Am 19. März 2026 wurde das Heimspiel der Chicago Fire gegen D.C. United im Soldier Field in der zweiten Halbzeit unterbrochen. Der Grund waren diskriminierende Beleidigungen von Fans. Dies ist der zweite derartige Fall in den letzten drei Heimspielen des Vereins, wenn man das Ende der letzten Saison berücksichtigt.
Chicago Fire FC. Der Club stammt aus Chicago und spielt in der MLS (Major League der Vereinigten Staaten und Kanadas). Ein Team mit einer Geschichte: Sie waren Meister der Liga, aber in den letzten Jahren hängen sie öfter im Mittelfeld der Tabelle auf. Heimstadion —
Soldatenfeld.
D.C. United. Einer der am meisten dekorierten Vereine der frühen MLS. Sie hat ihren Sitz in Washington, D.C. In den letzten Jahren ist es auch nicht die Spitze, vergibt aber gelegentlich gute Segmente. Im Jahr 2026 haben sie einen interessanten Kader, zu dem auch ein Stürmer gehört Tai Baribo "Er stand gerade im Zentrum dieser Geschichte.
Was genau riefen die Fans?
Der Schiedsrichter des Spiels, Serhiy Demyanchuk, bestätigte, dass die Beleidigungen gegen den Stürmer von D.C. United gerichtet waren Taya Baribo. Später stellte sich heraus, dass wir von einem beliebten spanischsprachigen, homophoben vierbuchstabigen Schimpfwort im Fußballumfeld sprechen.

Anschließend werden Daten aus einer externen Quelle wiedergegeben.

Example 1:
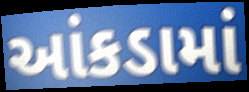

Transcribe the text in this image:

આંકડામાં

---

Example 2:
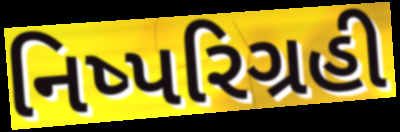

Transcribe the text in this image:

નિષ્પરિગ્રહી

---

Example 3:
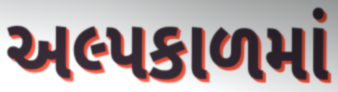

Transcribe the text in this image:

અલ્પકાળમાં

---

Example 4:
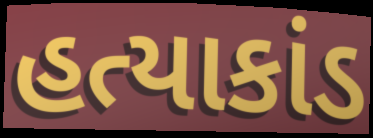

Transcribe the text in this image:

હત્યાકાંડ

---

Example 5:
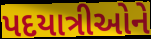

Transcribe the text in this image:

પદયાત્રીઓને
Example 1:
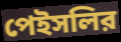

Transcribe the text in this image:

পেইসলির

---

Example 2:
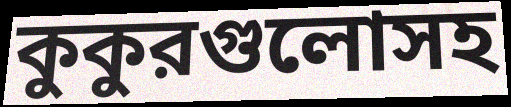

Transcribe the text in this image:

কুকুরগুলোসহ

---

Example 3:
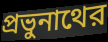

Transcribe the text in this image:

প্রভুনাথের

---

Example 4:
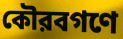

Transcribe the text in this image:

কৌরবগণে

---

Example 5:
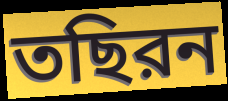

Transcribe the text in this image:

তছিরন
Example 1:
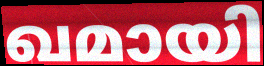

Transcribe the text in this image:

ഖമായി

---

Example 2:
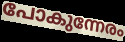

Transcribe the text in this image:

പോകുന്നേരം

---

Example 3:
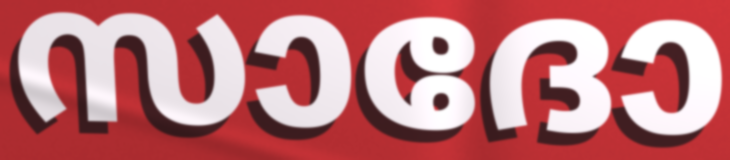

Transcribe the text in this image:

സാദോ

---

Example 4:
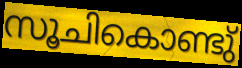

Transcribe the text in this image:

സൂചികൊണ്ടു്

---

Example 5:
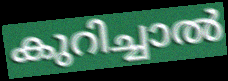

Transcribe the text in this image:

കുറിച്ചാൽ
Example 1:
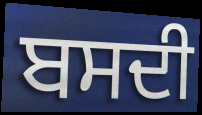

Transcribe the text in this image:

ਬਸਦੀ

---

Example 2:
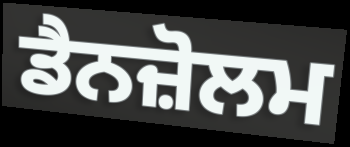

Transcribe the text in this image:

ਡੈਨਜ਼ੋਲਮ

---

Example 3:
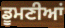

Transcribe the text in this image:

ਡੂਮਣੀਆਂ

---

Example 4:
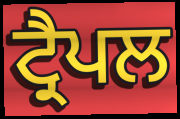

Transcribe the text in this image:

ਟ੍ਰੈਪਲ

Für Baribeau ist das eine sich wiederholende Geschichte: Ende 2025 war er bereits Ziel derselben Sprechchöre bei einem Spiel in Chicago, als er noch für die Philadelphia Union spielte. Dann wurde auch das Spiel unterbrochen, und Cheftrainer Gregg Berhalter musste persönlich die Tribünen ansprechen und die Fans bitten, sich zu beruhigen.
Woher kamen die Rufe?
Anders als bei den Vorfällen im letzten Jahr war diesmal der Haupttäter außerhalb des aktiven Unterstützungssektors (Unterstützerbereich). Zeugen berichten jedoch, dass vor der offiziellen Unterbrechung des Spiels kleine Gruppen von Menschen (3-4 Personen) sowohl im Fanbereich als auch in der zweiten Liga des Stadions Beleidigungen skandierten. Trotzdem, Kein einziger Zuschauer wurde aus dem Stadion entfernt, und die Untersuchung des Vorfalls läuft weiterhin.
Wie versucht der Club, damit umzugehen?
In der Offseason hielt das Management der Chicago Fire eine Reihe von Treffen mit den Führungskräften der Fangruppen ab, um einen Aktionsplan zu entwickeln. Das haben sie sich ausgedacht:
- Informationskarten: Bei "wichtigen" Spielen werden gelbe und rote Karten in die Becherhalter der Sitze im Fanbereich gelegt, um die Verhaltensregeln zu erklären. Beim Spiel gegen D.C. United waren sie nicht anwesend – der Verein entschied, dass die ständige Nutzung von Karten ihre Effektivität verringert, und plante, sie nur bei Top-Spielen einzusetzen (diese Entscheidung wird derzeit geprüft).
- "Selbstpolizei": Die Fans einigten sich darauf, selbst für Ordnung in ihren Reihen zu sorgen. Beim letzten Spiel funktionierte das teilweise: Als mehrere Leute anfingen, Beleidigungen zu rufen, forderten andere Fans und Branchenführer sofort, dass sie den Mund halten. Die Verstöße entschuldigten sich und hörten auf.
- Lärmunterdrückung: Fangruppen versuchen, diskriminierende Ausrufe mit organisierten Liedern und Gesängen zu übertönen, damit sie weder auf dem Spielfeld noch in der Übertragung zu hören sind.
Warum kann das Problem nicht vollständig gelöst werden?
Die Bemühungen des Vereins und der treuen Fans haben ihre Grenzen. Obwohl die Rufe im Fernsehen leiser und fast nicht mehr zu hören sind, sind sie immer noch waren im Stadion deutlich hörbar bei beiden Heimspielen dieses Jahres. Das "Selbstkontrollsystem" funktioniert im Fanbereich, aber der Verein weiß noch nicht, wie er normale Zuschauer auf anderen Tribünen effektiv kontrollieren kann.
Das Verhalten der Fans entwickelt sich vor dem Hintergrund großer Veränderungen für den Verein: Im März 2026 begann Chicago Fire offiziell mit dem Bau 750 Millionen Dollar neues Privatstadion Im Stadtzentrum. Das Management hofft, dass bis zum Zeitpunkt ihres Umzugs das Problem mit diskriminierenden Gesängen der Vergangenheit angehören wird.